En Seine-Maritime, une cheffe de service de la direction du soutien opérationnel (SDSO) de la police nationale est accusée d’avoir fait travailler au noir des employés de son service pour réaliser des travaux dans sa résidence personnelle. Cette affaire, révélée par France Bleu Normandie, fait l’objet d’une enquête administrative menée par l’Inspection générale de la police nationale (IGPN) depuis juillet. Les accusations incluent des travaux non rémunérés ou partiellement payés, des promesses d’évolution de carrière en contrepartie de ces services, et des primes illégales attribuées à son fils.
Travaux à domicile et soupçons d’abus d’autorité
De juin 2022 à avril 2024, des agents techniques de la SDSO auraient été sollicités par leur supérieure hiérarchique pour rénover entièrement sa maison située à Saint-Aubin-lès-Elbeuf, près de Rouen. Selon leurs témoignages, ces travaux incluaient la plomberie, l’électricité, le carrelage, ainsi que des aménagements extérieurs tels que la pose de grillages et la réalisation de dalles. Les agents affirment avoir été payés en espèces, lorsque cela était le cas, et estiment que près de 10 000 euros leur seraient encore dus. En parallèle, certains agents rapportent avoir été employés à des tâches personnelles pour cette cheffe de service, comme sortir son chien.
Ces activités auraient eu lieu, pour la plupart, pendant les heures de travail des fonctionnaires concernés. En retour, la cheffe de service leur aurait promis des évolutions de carrière. Par exemple, dans un compte-rendu professionnel datant d’avril 2024, elle décrivait l’un de ces employés comme un « excellent professionnel » méritant une promotion. Ces promesses de reconnaissance professionnelle auraient été utilisées comme levier pour inciter les agents à réaliser ces travaux.

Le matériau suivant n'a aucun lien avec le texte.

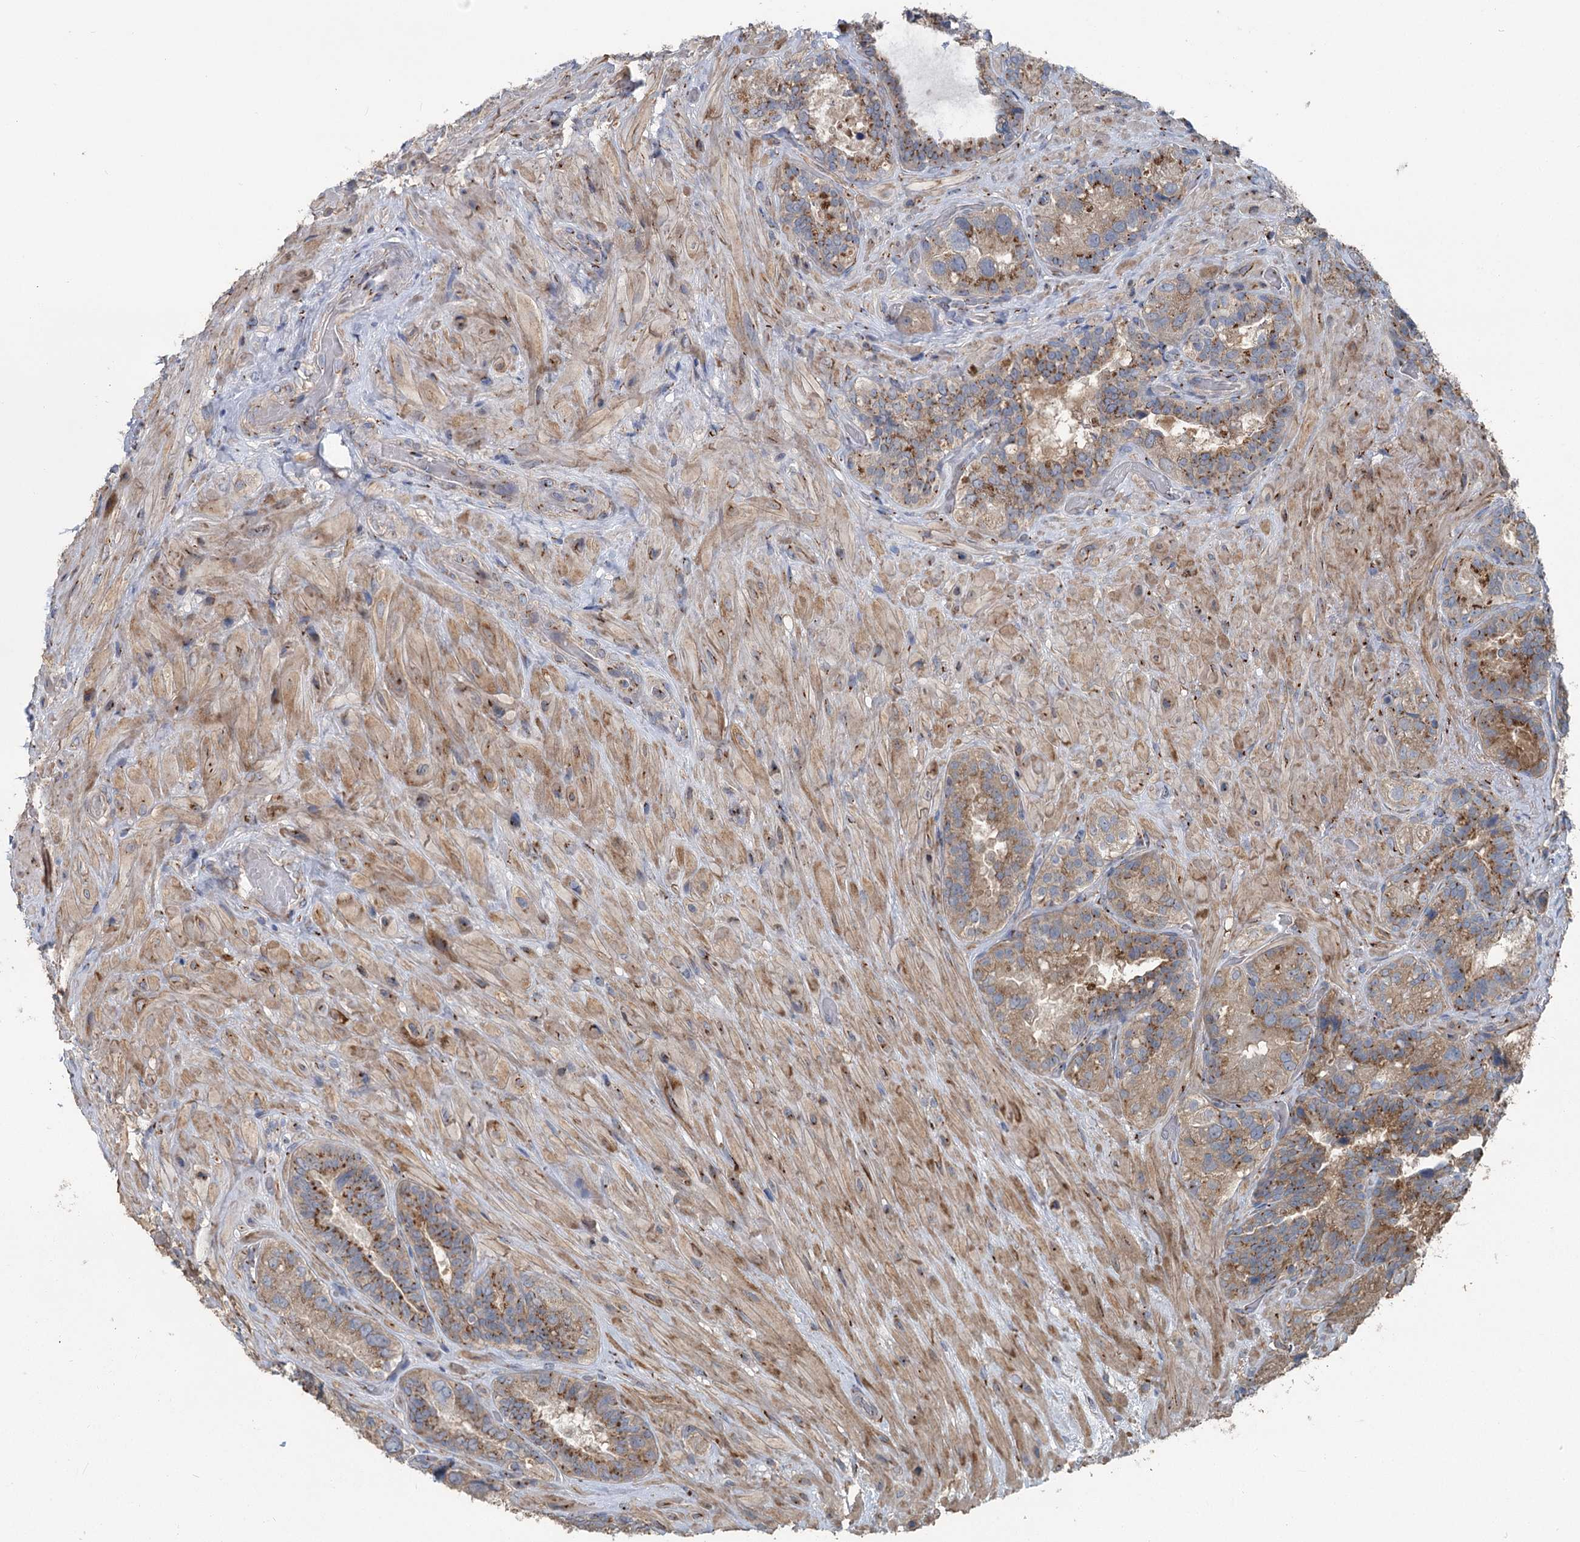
{"staining": {"intensity": "moderate", "quantity": ">75%", "location": "cytoplasmic/membranous"}, "tissue": "seminal vesicle", "cell_type": "Glandular cells", "image_type": "normal", "snomed": [{"axis": "morphology", "description": "Normal tissue, NOS"}, {"axis": "topography", "description": "Prostate and seminal vesicle, NOS"}, {"axis": "topography", "description": "Prostate"}, {"axis": "topography", "description": "Seminal veicle"}], "caption": "DAB immunohistochemical staining of benign seminal vesicle exhibits moderate cytoplasmic/membranous protein expression in about >75% of glandular cells. (Stains: DAB in brown, nuclei in blue, Microscopy: brightfield microscopy at high magnification).", "gene": "ITIH5", "patient": {"sex": "male", "age": 67}}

Primes illégales pour le fils de la directrice
Outre les travaux dans sa maison, la cheffe de service est accusée d’avoir manipulé le système de primes pour favoriser son fils, embauché fin 2023 comme contractuel au sein du service. Selon des rapports d’explication rédigés par les agents concernés, elle aurait ordonné à certains fonctionnaires titulaires de reverser une partie de leur prime de fin d’année, appelée Complément indemnitaire annuel (CIA), à son fils ainsi qu’à deux autres agents contractuels. Pour cela, elle aurait gonflé les primes des titulaires jusqu’à 1 000 euros. Ces pratiques ont été documentées par des témoignages, des messages, et des vidéos.

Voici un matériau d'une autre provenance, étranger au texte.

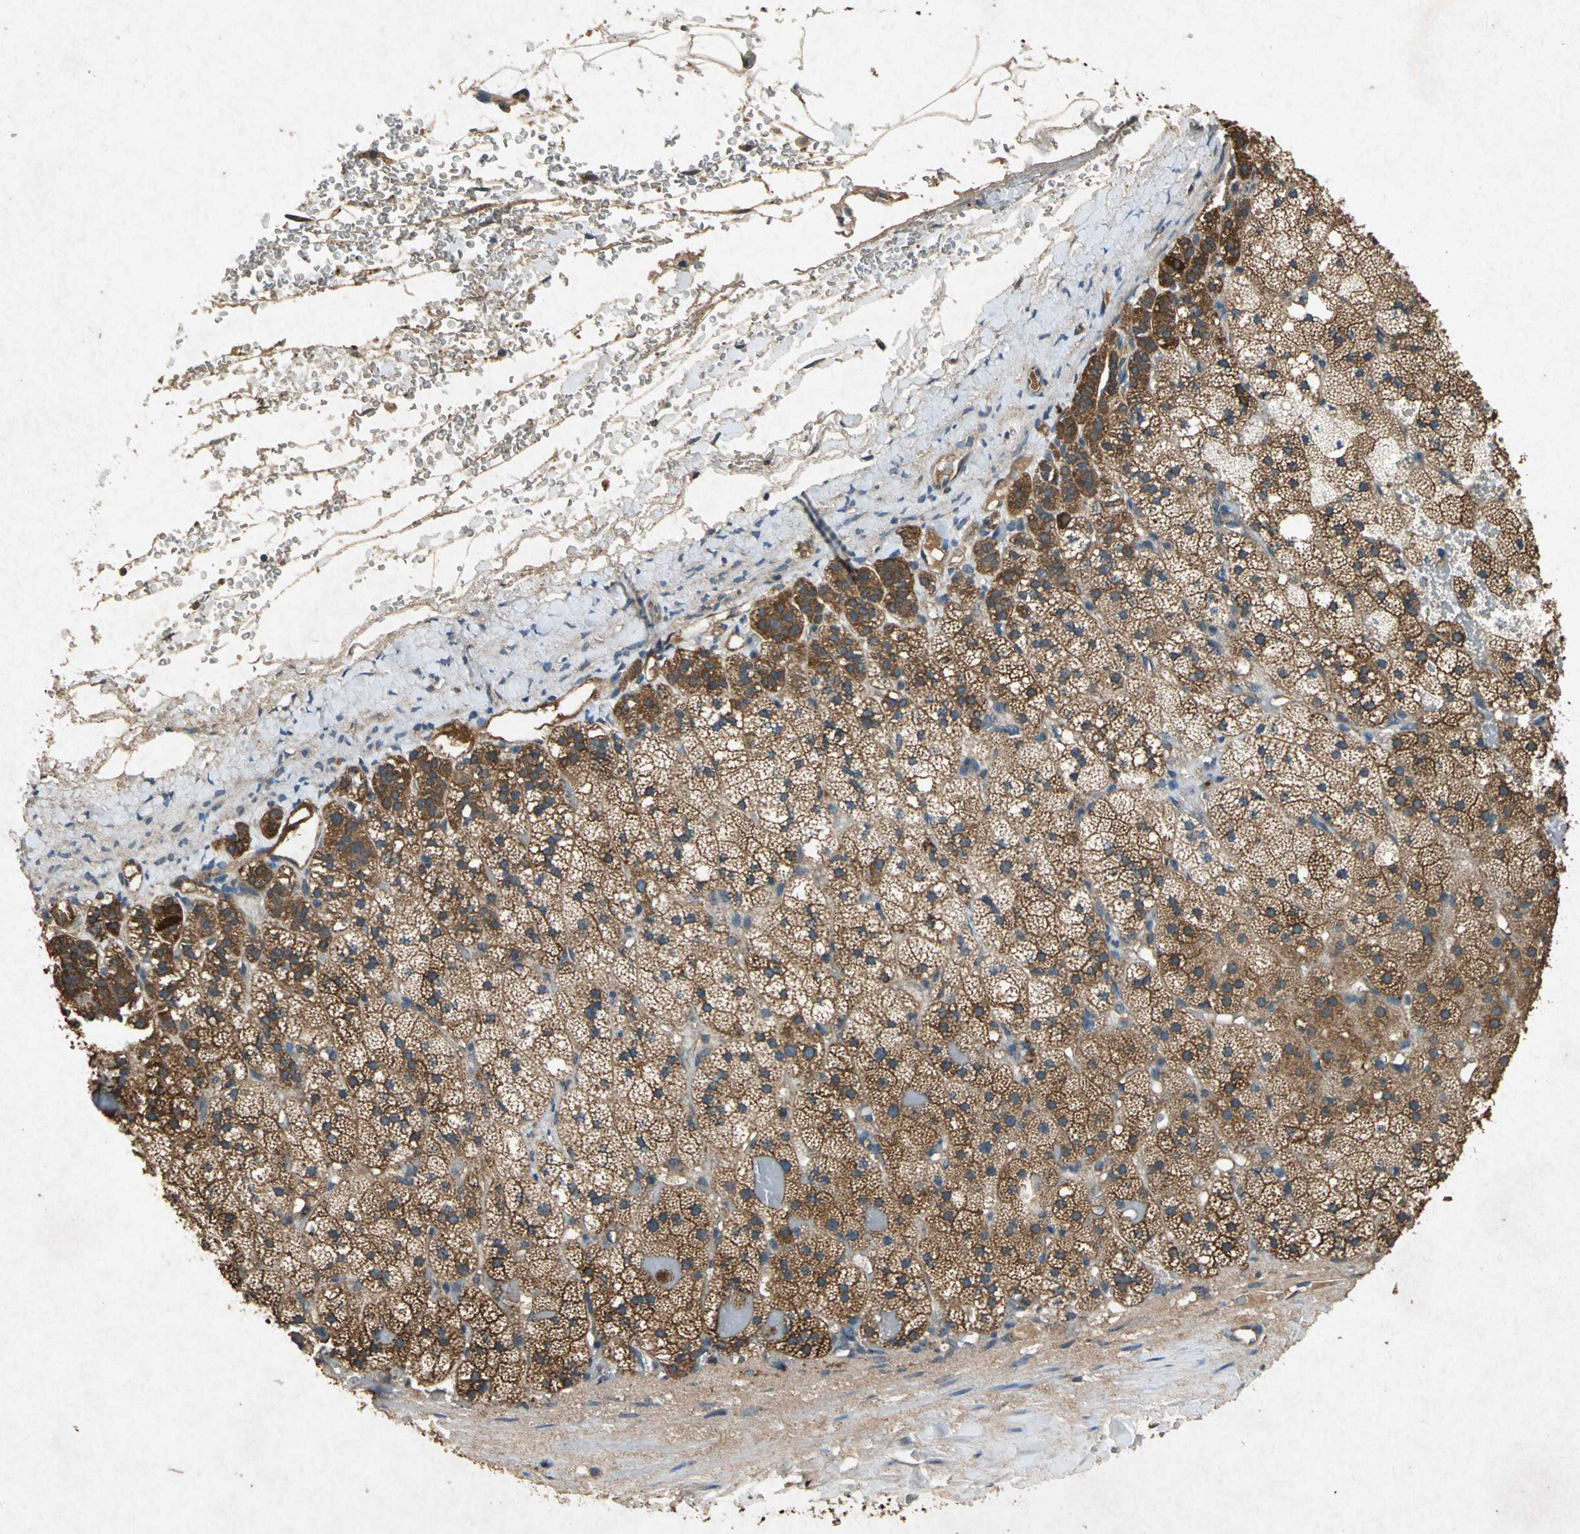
{"staining": {"intensity": "strong", "quantity": ">75%", "location": "cytoplasmic/membranous"}, "tissue": "adrenal gland", "cell_type": "Glandular cells", "image_type": "normal", "snomed": [{"axis": "morphology", "description": "Normal tissue, NOS"}, {"axis": "topography", "description": "Adrenal gland"}], "caption": "The micrograph shows immunohistochemical staining of unremarkable adrenal gland. There is strong cytoplasmic/membranous expression is identified in approximately >75% of glandular cells.", "gene": "HSP90AB1", "patient": {"sex": "male", "age": 35}}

Réactions et enquêtes en cours
Ces révélations ont suscité des réactions indignées au sein de la police et des syndicats. Karim Bennacer, secrétaire départemental du syndicat Alliance, a dénoncé ces agissements comme « scandaleux », soulignant l’importance de l’exemplarité au sein des forces de l’ordre. Il a demandé que « toute la lumière soit faite » sur cette affaire. L’IGPN poursuit ses auditions à Rouen pour éclaircir les faits, mais aucune enquête judiciaire n’a été ouverte à ce stade, selon le procureur de la République de Rouen.
Démentis de la mise en cause
L’avocate de la cheffe de service, maître Laura Kalfon, a fermement rejeté ces accusations, invoquant le devoir de réserve de sa cliente et rappelant qu’une enquête administrative est en cours. Elle a également souligné que sa cliente n’avait aucun pouvoir décisionnel direct sur les promotions des membres de son service et se réserve le droit de déposer plainte pour dénonciation calomnieuse.